Copy That 1.0 is Live: Why You Need to Checksum Your Media

You should be check summing your media when you copy it. Copy That makes the process and generated reports super fast and easy.

Conner Stirling • Sep 29, 2022

Copy that checksum

Your camera team approaches your cart. “Are the cards clear?”, they ask. “You bet! All good to go!”.

You hand them back their media to reformat in the camera. Files all look like they copied. Overall it’s been a good shoot day. Then it happens—two days later your get the call.: “Where is the take with the flowers? Why won’t this clip playback? What happened?”

You were sure you copied those clips. You for sure copied every card that was dropped on your cart in a flurry. Unless…. Maybe you didn’t?

We’ve all done it at some point. We’ve popped our media into a card reader, opened Finder, created a new folder, and done the old drag and drop, and watched the copy progress bar chug along. Maybe you’ve been diligent and added a date to your folder name (get a load of this guy, right?)

But is your data copying bit for bit? Can you be sure about that? Can you prove it? These are the questions that have the potential to keep you up at night before another long shoot day. If you’ve been responsible for data management on a shoot you know where this is going.


What is a checksum?


Checksums have been a vital part of a digital cinema workflow for years now. A checksum is a piece of a data that acts as an identity of a file. If a single bit of data is changed or incorrectly copied, that file will not match the checksum, which in turn lets you know that something has gone wrong with the copy operation.

Think of it like a fingerprint: a checksum lets you know that a file is who it says it is. Performing a checksum and generating a report on your footage is the best way to assure that you have copied all the data from your cards to your backups.

The Checksum Process
The Checksum Process

Copy That makes checksums easy

inserting atlas pro 512 gb R1250MB/S

OWC has created its own software solution for transferring footage from camera cards to storage with the release of Copy That.

Copy That is laid out to work the same way that you think about copying footage. “Take these files, move them to these locations, and give me these reports. Go.” It’s designed to protect you from making mistakes, especially during and after a long day on set.

copy that results

Copy That was built by the same team behind SoftRAID for Mac. Spending countless weeks testing each new version of SoftRAID, looking for those one-in-a-billion errors that can affect your mission critical workflows. The same attention to detail was applied to the testing and development of Copy That so you can rely on it for the most critical jobs.

Our in-house team and users provided great feedback with every beta release, which was then incorporated and turned over in new versions to try on their next project.


Does Copy That work with my camera?


ARRI, Blackmagic and Red camera media are all supported by Copy That on release. Files are identified and metadata and thumbnails populate fields in your reports. When you’re on set your reports accurately reflect immediately what was shot, where it was, what it looked like, and where it went. OWC’s software development team is in active development to support for additional cameras, operating systems as well as integration with OWC Thunderbolt devices and Jellyfish series of NAS solutions.

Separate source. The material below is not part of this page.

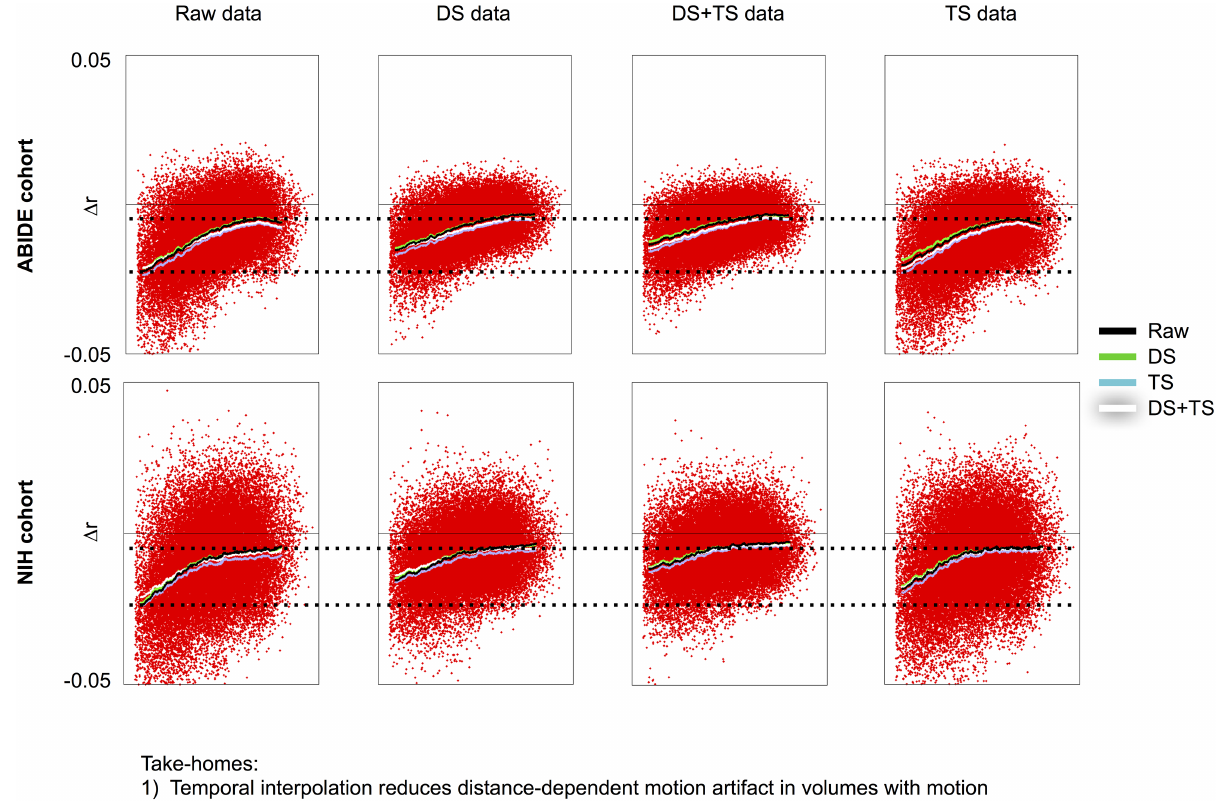
Fig 5. Temporal interpolation reduces distance dependent artifact. For the NIH and ABIDE cohorts, scrubbinganalysesin raw, DS, DS +TS, and TS data are shown using severalversions of FD traces at a 0.2 mm threshold.From left to right, the volumes being censoredare not changing,all that changesis the data undergoingcensoring. Note that the slope of the red points decreases in DS and DS+TS data, indicatingthat smaller amounts of distance-dependent artifact are present in these volumes.Similar data with the same effects are shown for all cohorts in S6 Fig. The same result is seen regardlessof threshold used (data not shown). The x-axis represents distance,spanning 0–180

What makes Copy That so fast?


Copy That is a highly multi-threaded operation which means it can take advantage of all the processing power of your Mac. If you have 4 CPU cores, Copy That can ingest and checksum four files at once. If your Mac has 20 cores, Copy That will ingest 20 files at once. The software dedicates a CPU core for each file from start to finish, to ensure that your data is protected from the moment it is read from the source to when it is written and verified on the destination.

If you want the ultimate data protection, Copy That will read the source files a second time during the verify step, to ensure that source footage wasn’t corrupted during the first read. This second source read is called Source Integrity Verification and can be quickly enabled in the Settings window.

Copy That checksum report for copied footage
An example of a Copy That checksum report for copied footage.

Source Integrity Verification protects you from transitory data corruption caused by dirty USB or Thunderbolt connector or by a cosmic ray smashing into your processor and memory chips (it’s been known to happen). No two DIT workflows are the exact same so there needs to be room for customization. Copy That allows you to choose your type of checksum as well as customization for your report file types, naming conventions, and save locations. It also supports MHL report files and as well as separate checksum files for projects that require them.